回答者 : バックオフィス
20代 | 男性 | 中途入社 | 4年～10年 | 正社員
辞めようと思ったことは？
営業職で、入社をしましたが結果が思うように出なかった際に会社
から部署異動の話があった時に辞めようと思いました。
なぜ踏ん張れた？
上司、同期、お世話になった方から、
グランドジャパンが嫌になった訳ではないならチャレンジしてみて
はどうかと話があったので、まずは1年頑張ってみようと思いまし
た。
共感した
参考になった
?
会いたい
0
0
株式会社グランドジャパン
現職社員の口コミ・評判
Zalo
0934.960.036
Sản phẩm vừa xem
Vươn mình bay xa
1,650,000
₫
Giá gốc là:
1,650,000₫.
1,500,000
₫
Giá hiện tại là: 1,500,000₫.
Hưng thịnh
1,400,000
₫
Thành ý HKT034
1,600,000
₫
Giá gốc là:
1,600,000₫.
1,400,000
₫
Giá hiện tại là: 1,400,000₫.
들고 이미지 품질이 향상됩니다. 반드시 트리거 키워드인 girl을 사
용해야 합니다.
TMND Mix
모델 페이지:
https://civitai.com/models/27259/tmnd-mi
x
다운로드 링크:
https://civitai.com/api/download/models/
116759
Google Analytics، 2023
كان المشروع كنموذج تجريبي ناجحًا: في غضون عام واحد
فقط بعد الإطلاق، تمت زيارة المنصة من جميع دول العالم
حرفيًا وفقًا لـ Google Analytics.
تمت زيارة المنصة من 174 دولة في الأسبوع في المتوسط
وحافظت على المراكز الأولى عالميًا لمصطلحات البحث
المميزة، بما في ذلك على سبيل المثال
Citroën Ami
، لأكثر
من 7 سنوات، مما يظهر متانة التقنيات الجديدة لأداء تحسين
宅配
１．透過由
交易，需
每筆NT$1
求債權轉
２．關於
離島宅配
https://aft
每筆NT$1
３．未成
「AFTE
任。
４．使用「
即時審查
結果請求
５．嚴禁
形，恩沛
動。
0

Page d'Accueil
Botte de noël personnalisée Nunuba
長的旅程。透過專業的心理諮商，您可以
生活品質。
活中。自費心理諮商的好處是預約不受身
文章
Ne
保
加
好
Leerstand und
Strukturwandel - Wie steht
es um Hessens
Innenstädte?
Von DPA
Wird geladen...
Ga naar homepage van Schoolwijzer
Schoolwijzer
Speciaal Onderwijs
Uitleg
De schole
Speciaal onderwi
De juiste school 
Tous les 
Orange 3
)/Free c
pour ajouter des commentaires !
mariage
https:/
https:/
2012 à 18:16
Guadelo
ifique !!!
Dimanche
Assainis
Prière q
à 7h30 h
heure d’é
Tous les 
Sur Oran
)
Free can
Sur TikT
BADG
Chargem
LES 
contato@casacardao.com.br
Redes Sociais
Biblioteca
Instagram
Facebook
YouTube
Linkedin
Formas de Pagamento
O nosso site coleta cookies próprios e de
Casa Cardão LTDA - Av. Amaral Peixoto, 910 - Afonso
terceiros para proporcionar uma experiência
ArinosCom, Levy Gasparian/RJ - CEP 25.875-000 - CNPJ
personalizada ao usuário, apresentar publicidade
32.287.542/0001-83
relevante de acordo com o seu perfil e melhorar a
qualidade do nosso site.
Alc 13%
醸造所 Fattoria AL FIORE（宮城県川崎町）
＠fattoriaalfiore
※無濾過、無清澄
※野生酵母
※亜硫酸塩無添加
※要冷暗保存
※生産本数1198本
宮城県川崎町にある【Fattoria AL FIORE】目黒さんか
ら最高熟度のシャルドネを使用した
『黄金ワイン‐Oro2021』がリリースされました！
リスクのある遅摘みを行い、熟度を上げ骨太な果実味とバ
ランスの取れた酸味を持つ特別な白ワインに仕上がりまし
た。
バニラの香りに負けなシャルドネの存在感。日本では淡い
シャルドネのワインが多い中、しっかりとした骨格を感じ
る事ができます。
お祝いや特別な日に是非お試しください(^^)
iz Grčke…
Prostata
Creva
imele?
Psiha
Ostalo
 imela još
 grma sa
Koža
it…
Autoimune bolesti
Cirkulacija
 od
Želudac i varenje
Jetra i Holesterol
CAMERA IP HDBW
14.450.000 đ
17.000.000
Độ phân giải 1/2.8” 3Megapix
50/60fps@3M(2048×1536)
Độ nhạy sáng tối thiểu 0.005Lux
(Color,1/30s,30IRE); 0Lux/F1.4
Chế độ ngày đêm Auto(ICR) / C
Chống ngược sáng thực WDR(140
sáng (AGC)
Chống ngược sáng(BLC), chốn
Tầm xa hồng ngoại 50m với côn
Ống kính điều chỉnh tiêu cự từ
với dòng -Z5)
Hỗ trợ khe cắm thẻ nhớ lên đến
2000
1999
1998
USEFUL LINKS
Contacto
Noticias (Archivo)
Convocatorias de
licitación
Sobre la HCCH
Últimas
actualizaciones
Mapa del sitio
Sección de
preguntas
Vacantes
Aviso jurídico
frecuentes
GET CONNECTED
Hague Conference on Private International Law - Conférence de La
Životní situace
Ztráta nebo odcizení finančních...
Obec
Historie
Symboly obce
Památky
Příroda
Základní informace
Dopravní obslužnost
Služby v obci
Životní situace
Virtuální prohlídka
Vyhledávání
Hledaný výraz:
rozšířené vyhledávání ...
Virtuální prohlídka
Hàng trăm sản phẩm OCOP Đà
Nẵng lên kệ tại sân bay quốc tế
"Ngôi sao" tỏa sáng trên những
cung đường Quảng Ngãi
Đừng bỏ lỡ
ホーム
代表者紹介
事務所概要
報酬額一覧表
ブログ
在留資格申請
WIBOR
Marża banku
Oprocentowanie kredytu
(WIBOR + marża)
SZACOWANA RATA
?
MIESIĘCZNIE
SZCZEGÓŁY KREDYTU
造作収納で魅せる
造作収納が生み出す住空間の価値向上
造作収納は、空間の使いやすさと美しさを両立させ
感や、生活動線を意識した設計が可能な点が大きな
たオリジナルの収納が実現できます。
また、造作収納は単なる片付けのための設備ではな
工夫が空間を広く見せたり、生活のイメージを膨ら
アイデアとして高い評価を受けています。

§ WHAT IS REQUIRED
Reproduce the text of every item above word for word, keeping each line as it appears.

§ TASK ANSWER
回答者 : バックオフィス
20代 | 男性 | 中途入社 | 4年～10年 | 正社員
辞めようと思ったことは？
営業職で、入社をしましたが結果が思うように出なかった際に会社
から部署異動の話があった時に辞めようと思いました。
なぜ踏ん張れた？
上司、同期、お世話になった方から、
グランドジャパンが嫌になった訳ではないならチャレンジしてみて
はどうかと話があったので、まずは1年頑張ってみようと思いまし
た。
共感した
参考になった
?
会いたい
0
0
株式会社グランドジャパン
現職社員の口コミ・評判
Zalo
0934.960.036
Sản phẩm vừa xem
Vươn mình bay xa
1,650,000
₫
Giá gốc là:
1,650,000₫.
1,500,000
₫
Giá hiện tại là: 1,500,000₫.
Hưng thịnh
1,400,000
₫
Thành ý HKT034
1,600,000
₫
Giá gốc là:
1,600,000₫.
1,400,000
₫
Giá hiện tại là: 1,400,000₫.
들고 이미지 품질이 향상됩니다. 반드시 트리거 키워드인 girl을 사
용해야 합니다.
TMND Mix
모델 페이지:
https://civitai.com/models/27259/tmnd-mi
x
다운로드 링크:
https://civitai.com/api/download/models/
116759
Google Analytics، 2023
كان المشروع كنموذج تجريبي ناجحًا: في غضون عام واحد
فقط بعد الإطلاق، تمت زيارة المنصة من جميع دول العالم
حرفيًا وفقًا لـ Google Analytics.
تمت زيارة المنصة من 174 دولة في الأسبوع في المتوسط
وحافظت على المراكز الأولى عالميًا لمصطلحات البحث
المميزة، بما في ذلك على سبيل المثال
Citroën Ami
، لأكثر
من 7 سنوات، مما يظهر متانة التقنيات الجديدة لأداء تحسين
宅配
１．透過由
交易，需
每筆NT$1
求債權轉
２．關於
離島宅配
https://aft
每筆NT$1
３．未成
「AFTE
任。
４．使用「
即時審查
結果請求
５．嚴禁
形，恩沛
動。
0

Page d'Accueil
Botte de noël personnalisée Nunuba
長的旅程。透過專業的心理諮商，您可以
生活品質。
活中。自費心理諮商的好處是預約不受身
文章
Ne
保
加
好
Leerstand und
Strukturwandel - Wie steht
es um Hessens
Innenstädte?
Von DPA
Wird geladen...
Ga naar homepage van Schoolwijzer
Schoolwijzer
Speciaal Onderwijs
Uitleg
De schole
Speciaal onderwi
De juiste school 
Tous les 
Orange 3
)/Free c
pour ajouter des commentaires !
mariage
https:/
https:/
2012 à 18:16
Guadelo
ifique !!!
Dimanche
Assainis
Prière q
à 7h30 h
heure d’é
Tous les 
Sur Oran
)
Free can
Sur TikT
BADG
Chargem
LES 
contato@casacardao.com.br
Redes Sociais
Biblioteca
Instagram
Facebook
YouTube
Linkedin
Formas de Pagamento
O nosso site coleta cookies próprios e de
Casa Cardão LTDA - Av. Amaral Peixoto, 910 - Afonso
terceiros para proporcionar uma experiência
ArinosCom, Levy Gasparian/RJ - CEP 25.875-000 - CNPJ
personalizada ao usuário, apresentar publicidade
32.287.542/0001-83
relevante de acordo com o seu perfil e melhorar a
qualidade do nosso site.
Alc 13%
醸造所 Fattoria AL FIORE（宮城県川崎町）
＠fattoriaalfiore
※無濾過、無清澄
※野生酵母
※亜硫酸塩無添加
※要冷暗保存
※生産本数1198本
宮城県川崎町にある【Fattoria AL FIORE】目黒さんか
ら最高熟度のシャルドネを使用した
『黄金ワイン‐Oro2021』がリリースされました！
リスクのある遅摘みを行い、熟度を上げ骨太な果実味とバ
ランスの取れた酸味を持つ特別な白ワインに仕上がりまし
た。
バニラの香りに負けなシャルドネの存在感。日本では淡い
シャルドネのワインが多い中、しっかりとした骨格を感じ
る事ができます。
お祝いや特別な日に是非お試しください(^^)
iz Grčke…
Prostata
Creva
imele?
Psiha
Ostalo
 imela još
 grma sa
Koža
it…
Autoimune bolesti
Cirkulacija
 od
Želudac i varenje
Jetra i Holesterol
CAMERA IP HDBW
14.450.000 đ
17.000.000
Độ phân giải 1/2.8” 3Megapix
50/60fps@3M(2048×1536)
Độ nhạy sáng tối thiểu 0.005Lux
(Color,1/30s,30IRE); 0Lux/F1.4
Chế độ ngày đêm Auto(ICR) / C
Chống ngược sáng thực WDR(140
sáng (AGC)
Chống ngược sáng(BLC), chốn
Tầm xa hồng ngoại 50m với côn
Ống kính điều chỉnh tiêu cự từ
với dòng -Z5)
Hỗ trợ khe cắm thẻ nhớ lên đến
2000
1999
1998
USEFUL LINKS
Contacto
Noticias (Archivo)
Convocatorias de
licitación
Sobre la HCCH
Últimas
actualizaciones
Mapa del sitio
Sección de
preguntas
Vacantes
Aviso jurídico
frecuentes
GET CONNECTED
Hague Conference on Private International Law - Conférence de La
Životní situace
Ztráta nebo odcizení finančních...
Obec
Historie
Symboly obce
Památky
Příroda
Základní informace
Dopravní obslužnost
Služby v obci
Životní situace
Virtuální prohlídka
Vyhledávání
Hledaný výraz:
rozšířené vyhledávání ...
Virtuální prohlídka
Hàng trăm sản phẩm OCOP Đà
Nẵng lên kệ tại sân bay quốc tế
"Ngôi sao" tỏa sáng trên những
cung đường Quảng Ngãi
Đừng bỏ lỡ
ホーム
代表者紹介
事務所概要
報酬額一覧表
ブログ
在留資格申請
WIBOR
Marża banku
Oprocentowanie kredytu
(WIBOR + marża)
SZACOWANA RATA
?
MIESIĘCZNIE
SZCZEGÓŁY KREDYTU
造作収納で魅せる
造作収納が生み出す住空間の価値向上
造作収納は、空間の使いやすさと美しさを両立させ
感や、生活動線を意識した設計が可能な点が大きな
たオリジナルの収納が実現できます。
また、造作収納は単なる片付けのための設備ではな
工夫が空間を広く見せたり、生活のイメージを膨ら
アイデアとして高い評価を受けています。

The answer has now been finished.